Prior Matching Loss ($ \mathcal{L} _ \text{prior} $): This term ensures that the distribution of the fully noised data $ q(\mathbf{x} _ 1 | \mathbf{x} _ 0, \mathbf{z}) $ matches a simple, fixed prior distribution $ p _ \theta(\mathbf{x} _ 1) $ (typically a standard normal distribution). It is a KL divergence term: $ \text{KL}[q(\mathbf{x} _ 1| \mathbf{x} _ 0, \mathbf{z}) | p _ \theta(\mathbf{x} _ 1)] $.
Latent Regularization Loss ($ \mathcal{L} _ \text{latent} $): This term regularizes the encoder $ q _ \phi(\mathbf{z}|\mathbf{x} _ 0) $ by encouraging the distribution of the auxiliary latent $ \mathbf{z} $ to match a simple prior $ p _ \theta(\mathbf{z}) $. It is also a KL divergence: $ \text{KL}[q _ \phi(\mathbf{z}|\mathbf{x} _ 0) | p _ \theta(\mathbf{z})] $. Depending on whether $ \mathbf{z} $ is continuous or discrete, this term is computed as a standard Gaussian KL divergence or a KL divergence between categorical distributions.

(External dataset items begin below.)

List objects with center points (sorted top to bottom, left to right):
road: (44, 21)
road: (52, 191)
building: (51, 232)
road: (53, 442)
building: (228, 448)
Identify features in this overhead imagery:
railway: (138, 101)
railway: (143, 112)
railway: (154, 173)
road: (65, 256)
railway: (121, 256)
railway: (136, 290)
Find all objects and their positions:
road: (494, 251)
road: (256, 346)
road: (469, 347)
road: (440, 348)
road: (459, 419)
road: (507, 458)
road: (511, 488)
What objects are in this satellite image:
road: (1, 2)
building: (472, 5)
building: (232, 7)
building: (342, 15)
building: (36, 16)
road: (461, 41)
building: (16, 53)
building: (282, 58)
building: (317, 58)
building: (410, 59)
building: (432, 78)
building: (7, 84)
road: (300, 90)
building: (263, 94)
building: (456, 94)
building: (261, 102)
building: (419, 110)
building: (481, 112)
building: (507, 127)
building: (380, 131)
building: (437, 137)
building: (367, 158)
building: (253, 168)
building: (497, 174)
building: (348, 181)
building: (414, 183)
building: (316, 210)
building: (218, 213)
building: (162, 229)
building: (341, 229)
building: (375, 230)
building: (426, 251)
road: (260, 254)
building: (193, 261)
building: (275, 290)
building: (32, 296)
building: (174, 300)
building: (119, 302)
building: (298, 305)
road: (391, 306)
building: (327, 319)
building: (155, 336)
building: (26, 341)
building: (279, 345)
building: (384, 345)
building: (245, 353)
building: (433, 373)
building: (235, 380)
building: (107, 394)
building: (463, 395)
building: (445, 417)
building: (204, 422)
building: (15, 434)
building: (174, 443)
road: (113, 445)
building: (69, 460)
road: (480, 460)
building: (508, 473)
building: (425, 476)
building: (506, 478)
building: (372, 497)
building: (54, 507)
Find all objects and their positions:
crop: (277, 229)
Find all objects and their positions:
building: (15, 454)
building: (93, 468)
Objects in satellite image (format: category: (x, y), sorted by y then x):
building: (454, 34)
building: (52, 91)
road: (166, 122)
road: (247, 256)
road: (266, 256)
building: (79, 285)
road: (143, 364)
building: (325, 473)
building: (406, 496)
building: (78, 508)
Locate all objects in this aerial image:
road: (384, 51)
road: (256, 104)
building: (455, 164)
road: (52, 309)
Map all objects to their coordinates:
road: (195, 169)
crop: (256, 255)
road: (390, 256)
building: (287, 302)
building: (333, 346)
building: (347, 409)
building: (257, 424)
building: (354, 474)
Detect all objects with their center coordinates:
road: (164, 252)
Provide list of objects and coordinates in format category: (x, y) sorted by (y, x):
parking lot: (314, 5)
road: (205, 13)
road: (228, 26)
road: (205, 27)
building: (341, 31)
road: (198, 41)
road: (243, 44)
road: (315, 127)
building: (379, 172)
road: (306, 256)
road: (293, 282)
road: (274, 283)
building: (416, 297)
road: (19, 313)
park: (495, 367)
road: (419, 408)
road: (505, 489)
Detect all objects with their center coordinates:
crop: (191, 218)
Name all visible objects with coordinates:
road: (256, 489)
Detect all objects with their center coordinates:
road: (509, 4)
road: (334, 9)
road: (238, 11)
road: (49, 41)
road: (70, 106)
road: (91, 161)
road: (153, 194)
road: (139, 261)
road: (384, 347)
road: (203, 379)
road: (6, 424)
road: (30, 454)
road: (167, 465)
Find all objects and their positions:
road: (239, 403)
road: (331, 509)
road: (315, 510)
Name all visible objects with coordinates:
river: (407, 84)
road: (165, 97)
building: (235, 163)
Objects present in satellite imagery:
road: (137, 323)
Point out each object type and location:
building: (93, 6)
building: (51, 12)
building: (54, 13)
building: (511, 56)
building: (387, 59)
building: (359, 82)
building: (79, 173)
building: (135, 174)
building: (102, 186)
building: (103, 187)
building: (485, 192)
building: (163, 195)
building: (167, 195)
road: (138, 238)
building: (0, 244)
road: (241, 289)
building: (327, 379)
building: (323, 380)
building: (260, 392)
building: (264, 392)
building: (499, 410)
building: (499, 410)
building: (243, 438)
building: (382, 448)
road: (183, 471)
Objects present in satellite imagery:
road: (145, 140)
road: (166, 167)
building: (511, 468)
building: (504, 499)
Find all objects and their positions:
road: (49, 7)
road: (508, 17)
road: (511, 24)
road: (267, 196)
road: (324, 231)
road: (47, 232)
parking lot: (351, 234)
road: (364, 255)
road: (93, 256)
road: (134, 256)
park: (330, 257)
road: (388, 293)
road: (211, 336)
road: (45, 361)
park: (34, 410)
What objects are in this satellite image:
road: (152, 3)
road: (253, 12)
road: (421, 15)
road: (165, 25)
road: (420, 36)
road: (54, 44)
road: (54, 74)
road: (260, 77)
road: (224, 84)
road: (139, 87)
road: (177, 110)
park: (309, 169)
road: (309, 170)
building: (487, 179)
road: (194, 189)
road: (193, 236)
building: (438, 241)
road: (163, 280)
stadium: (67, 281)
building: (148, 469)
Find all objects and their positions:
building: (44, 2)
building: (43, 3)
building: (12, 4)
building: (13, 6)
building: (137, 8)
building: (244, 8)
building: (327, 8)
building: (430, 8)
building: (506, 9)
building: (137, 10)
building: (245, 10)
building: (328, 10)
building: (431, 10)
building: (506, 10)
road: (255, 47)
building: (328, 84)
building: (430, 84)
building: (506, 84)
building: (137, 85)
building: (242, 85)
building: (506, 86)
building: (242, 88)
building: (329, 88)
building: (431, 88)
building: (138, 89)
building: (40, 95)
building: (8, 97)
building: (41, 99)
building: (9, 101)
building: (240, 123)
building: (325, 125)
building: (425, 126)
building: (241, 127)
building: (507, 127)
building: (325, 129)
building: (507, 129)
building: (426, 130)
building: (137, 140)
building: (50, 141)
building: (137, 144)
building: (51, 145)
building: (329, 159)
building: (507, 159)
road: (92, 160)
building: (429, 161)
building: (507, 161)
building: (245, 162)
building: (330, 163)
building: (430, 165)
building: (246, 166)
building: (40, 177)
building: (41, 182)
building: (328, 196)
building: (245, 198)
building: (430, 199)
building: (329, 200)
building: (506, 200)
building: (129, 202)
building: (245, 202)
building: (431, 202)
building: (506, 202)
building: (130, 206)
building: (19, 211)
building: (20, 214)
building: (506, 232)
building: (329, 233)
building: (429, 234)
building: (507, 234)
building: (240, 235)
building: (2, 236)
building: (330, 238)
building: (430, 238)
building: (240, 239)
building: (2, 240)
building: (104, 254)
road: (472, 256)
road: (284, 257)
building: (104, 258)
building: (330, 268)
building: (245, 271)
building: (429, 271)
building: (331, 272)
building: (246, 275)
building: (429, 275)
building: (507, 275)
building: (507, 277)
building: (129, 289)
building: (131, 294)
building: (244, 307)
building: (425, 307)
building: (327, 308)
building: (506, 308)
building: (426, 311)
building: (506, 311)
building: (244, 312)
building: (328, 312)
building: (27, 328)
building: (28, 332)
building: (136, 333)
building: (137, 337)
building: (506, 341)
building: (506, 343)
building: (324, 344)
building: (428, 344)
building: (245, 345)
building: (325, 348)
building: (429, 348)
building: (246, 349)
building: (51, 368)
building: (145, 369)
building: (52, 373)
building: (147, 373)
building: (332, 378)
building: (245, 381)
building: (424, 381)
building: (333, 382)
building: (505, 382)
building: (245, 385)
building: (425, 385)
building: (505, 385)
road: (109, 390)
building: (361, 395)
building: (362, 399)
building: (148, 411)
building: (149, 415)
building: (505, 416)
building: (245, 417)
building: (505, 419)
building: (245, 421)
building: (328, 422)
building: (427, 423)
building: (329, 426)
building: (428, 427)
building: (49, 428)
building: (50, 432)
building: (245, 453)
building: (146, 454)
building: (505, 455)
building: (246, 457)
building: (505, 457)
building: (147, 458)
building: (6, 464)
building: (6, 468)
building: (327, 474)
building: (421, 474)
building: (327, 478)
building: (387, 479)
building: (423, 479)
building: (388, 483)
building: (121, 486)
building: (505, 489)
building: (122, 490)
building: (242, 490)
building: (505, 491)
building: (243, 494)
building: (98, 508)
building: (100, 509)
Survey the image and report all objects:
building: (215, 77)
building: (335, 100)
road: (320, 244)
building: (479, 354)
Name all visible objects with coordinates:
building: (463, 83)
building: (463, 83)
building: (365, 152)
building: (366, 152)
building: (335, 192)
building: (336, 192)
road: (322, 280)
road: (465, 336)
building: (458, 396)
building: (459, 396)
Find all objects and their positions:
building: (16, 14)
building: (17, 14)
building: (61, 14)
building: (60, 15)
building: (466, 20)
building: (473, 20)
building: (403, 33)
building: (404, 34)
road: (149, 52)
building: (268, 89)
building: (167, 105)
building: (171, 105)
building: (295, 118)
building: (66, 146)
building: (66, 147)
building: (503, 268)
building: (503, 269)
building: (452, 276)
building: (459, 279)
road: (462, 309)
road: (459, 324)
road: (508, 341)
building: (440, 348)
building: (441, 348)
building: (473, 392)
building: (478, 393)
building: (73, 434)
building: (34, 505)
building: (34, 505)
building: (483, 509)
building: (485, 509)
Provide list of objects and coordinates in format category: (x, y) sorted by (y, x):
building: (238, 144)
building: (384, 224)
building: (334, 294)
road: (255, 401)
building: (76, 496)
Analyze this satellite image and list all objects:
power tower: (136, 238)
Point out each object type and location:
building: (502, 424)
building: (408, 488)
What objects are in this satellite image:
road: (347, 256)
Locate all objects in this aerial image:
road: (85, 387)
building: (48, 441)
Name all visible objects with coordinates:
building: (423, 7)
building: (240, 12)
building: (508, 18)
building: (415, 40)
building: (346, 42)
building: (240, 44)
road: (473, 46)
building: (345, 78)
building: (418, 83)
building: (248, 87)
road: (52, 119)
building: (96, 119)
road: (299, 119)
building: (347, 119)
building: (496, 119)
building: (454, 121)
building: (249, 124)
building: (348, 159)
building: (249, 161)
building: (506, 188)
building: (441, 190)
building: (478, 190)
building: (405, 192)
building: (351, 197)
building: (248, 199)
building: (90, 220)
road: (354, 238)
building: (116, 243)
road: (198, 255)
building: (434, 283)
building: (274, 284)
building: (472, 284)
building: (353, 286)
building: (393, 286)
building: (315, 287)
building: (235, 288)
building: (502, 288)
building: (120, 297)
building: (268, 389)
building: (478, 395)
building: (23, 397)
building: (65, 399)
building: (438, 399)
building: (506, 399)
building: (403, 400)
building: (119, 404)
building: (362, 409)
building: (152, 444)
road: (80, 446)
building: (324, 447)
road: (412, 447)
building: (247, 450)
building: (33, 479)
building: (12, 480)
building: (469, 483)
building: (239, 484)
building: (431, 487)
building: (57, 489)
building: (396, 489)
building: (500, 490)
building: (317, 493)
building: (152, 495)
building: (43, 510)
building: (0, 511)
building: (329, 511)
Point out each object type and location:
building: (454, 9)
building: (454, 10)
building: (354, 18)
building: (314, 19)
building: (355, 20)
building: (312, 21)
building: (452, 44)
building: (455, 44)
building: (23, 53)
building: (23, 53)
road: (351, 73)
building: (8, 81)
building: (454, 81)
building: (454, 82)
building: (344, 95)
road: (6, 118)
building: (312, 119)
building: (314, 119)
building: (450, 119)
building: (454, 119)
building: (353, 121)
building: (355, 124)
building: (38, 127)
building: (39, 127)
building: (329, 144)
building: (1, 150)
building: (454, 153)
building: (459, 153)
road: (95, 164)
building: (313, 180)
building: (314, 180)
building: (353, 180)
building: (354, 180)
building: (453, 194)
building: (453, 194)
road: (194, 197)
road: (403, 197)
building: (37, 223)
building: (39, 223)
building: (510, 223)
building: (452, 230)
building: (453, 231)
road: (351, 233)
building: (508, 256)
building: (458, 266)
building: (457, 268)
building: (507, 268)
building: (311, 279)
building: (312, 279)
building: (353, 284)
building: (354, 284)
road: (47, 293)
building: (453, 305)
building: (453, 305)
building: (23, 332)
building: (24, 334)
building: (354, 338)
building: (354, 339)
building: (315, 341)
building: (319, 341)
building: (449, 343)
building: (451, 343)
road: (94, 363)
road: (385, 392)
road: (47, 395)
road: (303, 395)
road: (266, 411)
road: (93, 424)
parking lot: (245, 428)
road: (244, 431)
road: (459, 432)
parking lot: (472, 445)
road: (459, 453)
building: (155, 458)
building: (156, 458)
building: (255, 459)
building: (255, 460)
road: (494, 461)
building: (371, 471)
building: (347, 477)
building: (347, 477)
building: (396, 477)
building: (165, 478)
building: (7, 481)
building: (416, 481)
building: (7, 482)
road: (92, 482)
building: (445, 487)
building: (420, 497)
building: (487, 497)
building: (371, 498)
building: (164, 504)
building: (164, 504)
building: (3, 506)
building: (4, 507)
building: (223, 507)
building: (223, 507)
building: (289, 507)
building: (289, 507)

The noise schedule $ \boldsymbol{\gamma} _ \phi(\mathbf{z}, t) $ is not handcrafted but is instead the output of a neural network parameterized by $ \phi $. The paper proposes a novel polynomial parameterization for its superior performance and desirable properties.
A small MLP, also part of the parameters $ \phi $, takes the latent context $ \mathbf{z} $ as input and outputs three coefficient vectors: $ \mathbf{a}(\mathbf{z}), \mathbf{b}(\mathbf{z}), \mathbf{d}(\mathbf{z}) $
These coefficients are used to construct a monotonic degree-5 polynomial function of time $ t $, $ f _ \phi(\mathbf{z}, t) $: $$f _ \phi(\mathbf{z}, t) = \frac{\mathbf{a}^2(\mathbf{z})}{5} t^5 + \frac{\mathbf{a}(\mathbf{z})\mathbf{b}(\mathbf{z})}{2}t^4 + \frac{\mathbf{b}^2(\mathbf{z}) + 2\mathbf{a}(\mathbf{z})\mathbf{d}(\mathbf{z})}{3} t^3 + \mathbf{b}(\mathbf{z})\mathbf{d}(\mathbf{z}) t^2 + \mathbf{d}^2(\mathbf{z})t$$
All operations are element-wise. This construction guarantees that the function is monotonically increasing with respect to $ t $.
The final schedule $ \boldsymbol{\gamma} _ \phi(\mathbf{z}, t) $ is obtained by scaling this polynomial to lie within a predefined range $ [\gamma _ \text{min}, \gamma _ \text{max}] $: $$\boldsymbol{\gamma} _ \phi(\mathbf{z}, t) = \gamma _ \text{min} + (\gamma _ \text{max} - \gamma _ \text{min}) \frac{f _ \phi(\mathbf{z}, t)}{f _ \phi(\mathbf{z}, t=1)}$$
This ensures that the diffusion process starts and ends at fixed noise levels while the path between them is learned.